The results of long-term follow-up from the KEYNOTE-426 study offer some additional insights. For this study, median duration of follow-up of 30.6 months has thus far been reported, therefore there are more limited data regarding responders compared to the aforementioned studies [8]. Furthermore, discontinuation of therapy was more difficult to characterize, since this study combined the anti-PD-1 antibody pembrolizumab in combination with axitinib, a vascular endothelial growth factor tyrosine kinase inhibitor (VEGF TKI). In this study, 19 patients completed the protocol-indicated 2 years of pembrolizumab. Of the 312 patients who discontinued treatment on this arm of the study, 181 discontinued due to progressive disease, 18 due to clinical progression, and 78 discontinued treatment due to adverse events; 92 patients discontinued pembrolizumab due to adverse events. At the time of data cut-off, 98 patients remained on treatment, though it is not clear if these patients were on pembrolizumab plus axitinib or axitinib alone. While more follow-up, especially delineating continued responses in those patients discontinuing pembrolizumab therapy, would likely provide more insight, this study does demonstrate that survival does remain superior to sunitinib, even with a finite treatment of pembrolizumab.

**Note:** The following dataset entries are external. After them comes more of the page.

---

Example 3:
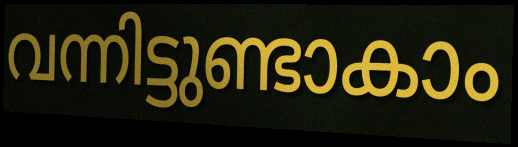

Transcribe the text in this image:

വന്നിട്ടുണ്ടാകാം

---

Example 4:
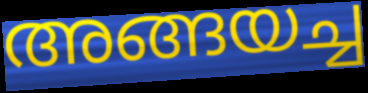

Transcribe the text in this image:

അങ്ങയച്ച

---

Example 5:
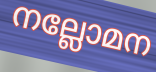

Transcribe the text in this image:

നല്ലോമനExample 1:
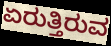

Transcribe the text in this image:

ಏರುತ್ತಿರುವ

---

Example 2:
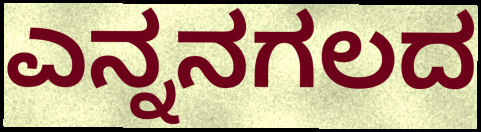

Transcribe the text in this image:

ಎನ್ನನಗಲದ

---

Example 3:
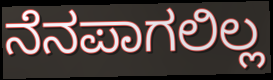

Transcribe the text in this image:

ನೆನಪಾಗಲಿಲ್ಲ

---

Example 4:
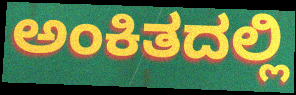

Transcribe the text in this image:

ಅಂಕಿತದಲ್ಲಿ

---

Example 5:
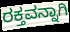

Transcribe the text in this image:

ರಕ್ತವನ್ನಾಗಿ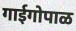
गाईगोपाळ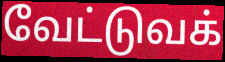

The other data we may examine for the potential to discontinue ICI therapy comes from retrospective data regarding immune-related adverse events (irAEs) requiring discontinuation of therapy. The first study evaluated 19 patients with mRCC who experienced an initial clinical response to ICI therapy but required discontinuation of all systemic therapy due to an irAE [9]. Durable clinical benefit, consisting of a response lasting at least 6 months, was observed in 68% (n = 13) of patients. A larger, systematic review of prospective studies reporting individual outcomes after ICI discontinuation in patients with mRCC encompassed 16 cohorts comprising of 1833 patients treated with ICIs [10]. Of the 572 patients who had responses to treatment and had available data, 327 patients stopped ICI therapy, with 86 (26%) continuing to respond off-treatment. Treatment-free survival (TFS) in this analysis was considerable: in patients treated with dual ICI therapy, the 6-month and 12-month mean rates were 57% and 50% respectively. Those treated with an ICI + VEGF-directed therapy has 6-month and 12-month mean TFS rates of 20% and 5%, respectively. These data collectively indicate that patients who discontinue ICI therapy may enjoy a sustained response to therapy.

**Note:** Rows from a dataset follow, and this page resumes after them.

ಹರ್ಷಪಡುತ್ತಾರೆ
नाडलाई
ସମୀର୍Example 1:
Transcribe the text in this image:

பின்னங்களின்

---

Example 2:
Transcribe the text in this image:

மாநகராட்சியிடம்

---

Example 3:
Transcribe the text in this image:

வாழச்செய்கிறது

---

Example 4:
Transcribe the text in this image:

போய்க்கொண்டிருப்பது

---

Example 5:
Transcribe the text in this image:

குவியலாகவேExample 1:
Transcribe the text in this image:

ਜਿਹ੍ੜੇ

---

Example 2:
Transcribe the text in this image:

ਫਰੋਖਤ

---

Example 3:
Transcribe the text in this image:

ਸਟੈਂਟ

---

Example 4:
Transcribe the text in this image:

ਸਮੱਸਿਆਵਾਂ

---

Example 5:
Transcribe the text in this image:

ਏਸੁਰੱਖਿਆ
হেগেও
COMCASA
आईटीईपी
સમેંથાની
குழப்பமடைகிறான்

Though the rate of irAEs does not appear to increase with longer duration of therapy, risk of development of irAEs remains while patients continue on treatment. In addition, continuous ICI treatment should be considered in the context of its impact on the overall burden of cancer care costs. Yet, the prospect of discontinuing ICI therapy after a patient achieves a response can be anxiety-provoking for both the patient and the physician. While an Alliance clinical trial is evaluating this question in patients with metastatic urothelial carcinoma who have achieved a response to treatment with ICI (NCT04637594), no prospective studies have yet evaluated this question in mRCC.

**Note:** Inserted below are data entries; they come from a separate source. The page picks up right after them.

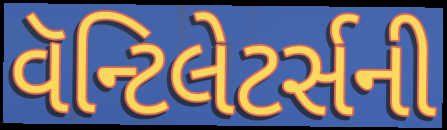
વૅન્ટિલેટર્સનીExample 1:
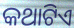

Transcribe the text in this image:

କଥାଟିଏ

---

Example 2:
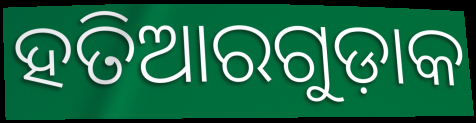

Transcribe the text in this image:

ହତିଆରଗୁଡ଼ାକ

Perhaps the first step towards addressing the optimal duration of ICI therapy should involve a more sophisticated approach. To that end, a recent study collected 457 blood samples from two cohorts of patients with mRCC: the Phase II OMNIVORE study and a prospective institutional cohort from the University of Wisconsin [11]. Circulating tumor cell (CTC) enumeration and fluorescence were evaluated, as well as the interplay between HLA I and PD-L1 relative to CTC abundance, as well as the HLA I to PD-L1 (HP) ratio. Patients who had radiographic responses to therapy had much lower CTC abundance. Furthermore, HP ratio trajectories that were highest correlated to the shortest overall survival. With further advancements in CTC enumeration and other biomarkers, we may be able to establish a way to characterize ‘minimal residual disease’ or a manner to identify patients likely to maintain a response to ICI therapy after discontinuation. Pilot prospective studies focused in this area may then enable the design of a larger, prospective study that may spare selected patients from unnecessary or prolonged ICI treatment.